Three Generations of a Harlem Family
by Bruce D. Haynes
Down the Up Staircase traces the social history of Harlem through the lens of one family across three generations, connecting their journey to the historical and social forces that transformed Harlem.
Sociologist Bruce D. Haynes and coauthor Syma Solovitch capture the tides of change that pushed blacks forward through the twentieth century - the Great Migration, the Harlem Renaissance, the early civil rights victories, the Black Power and Black Arts movements - and the many social forces that ravaged black communities, including Haynes's own. As an authority on race and urban communities, Haynes brings unique sociological insights to the American mobility saga and the tenuous nature of status and success among the black middle class.
In many ways, Haynes's family defied the odds. All four great-grandparents on his father's side owned land in the South as early as 1880. His grandfather, George Edmund Haynes, was the founder of the National Urban League and a protégé of the eminent black sociologist W. E. B. Du Bois; his grandmother, a noted children's author of the Harlem Renaissance and a prominent social scientist. Yet these early advances and gains provided little anchor to the succeeding generations. This story is told against the backdrop of a crumbling three-story brownstone in Sugar Hill that once hosted Harlem Renaissance elites and later became an embodiment of the family's rise and demise. Down the Up Staircase is a stirring portrait of this family, each generation walking a tightrope, one misstep from free fall.

▸ **Dataset extract**
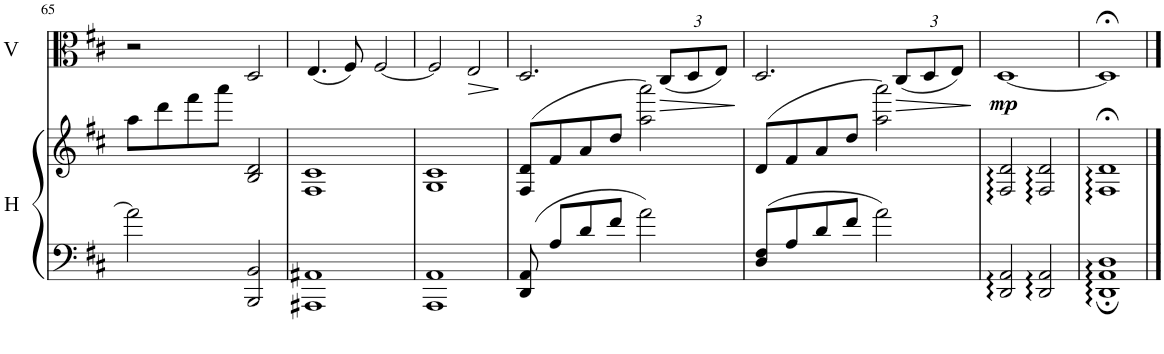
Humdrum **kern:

▸ **What you will do**
Translate this sentence from the Harlem family description into Spanish: "Yet these early advances and gains provided little anchor to the succeeding generations."

▸ **Task solution**
Sin embargo, estos primeros avances y logros ofrecieron poco anclaje a las generaciones siguientes.